Personal information
- Full name: Yulen Isaakovych Uralov
- Born: Юлен Исаакович Уралов 23 November 1924 Kyiv, Ukrainian SSR, Soviet Union
- Died: 9 June 2026 (aged 101) Ashkelon, Israel

Sport
- Country: Soviet Union
- Sport: Fencing
- Event: Foil
- Club: SKA

= Yulen Uralov =

Russian fencer (1924–2026)

Yulen Isaakovych Uralov (also Julen Uralov; Юлен Ісаакович Уралов; 23 November 1924 – 9 June 2026) was a Soviet Olympic fencer.

==Biography==
Uralov was born in Kyiv, Ukrainian SSR. He graduated from the Military Institute of Physical Culture.

His club was SKA Leningrad. He was named a Honoured Master of Sport of the USSR in 1949. He was the USSR foil champion in 1952 and 1953, a silver medal winner in 1955, and a bronze medal winner in 1949.
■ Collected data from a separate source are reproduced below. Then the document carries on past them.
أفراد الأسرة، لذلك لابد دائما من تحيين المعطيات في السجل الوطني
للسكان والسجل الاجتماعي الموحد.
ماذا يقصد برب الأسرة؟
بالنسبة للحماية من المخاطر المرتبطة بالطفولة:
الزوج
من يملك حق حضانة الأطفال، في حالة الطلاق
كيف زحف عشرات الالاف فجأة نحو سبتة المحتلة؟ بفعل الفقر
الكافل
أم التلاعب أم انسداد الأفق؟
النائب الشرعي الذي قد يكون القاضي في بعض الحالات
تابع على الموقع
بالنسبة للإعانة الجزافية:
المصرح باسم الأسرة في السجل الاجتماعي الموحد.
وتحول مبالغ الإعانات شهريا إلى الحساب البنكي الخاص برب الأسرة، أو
He competed in the individual and team foil events at the 1952 Summer Olympics in Helsinki, Finland, at the age of 27.

After his competitive career concluded, Uralov coached the Ukrainian national team. He lived in Israel since the early 1990s.

Uralov turned 100 on 23 November 2024, and died in Israel on 9 June 2026, at the age of 101.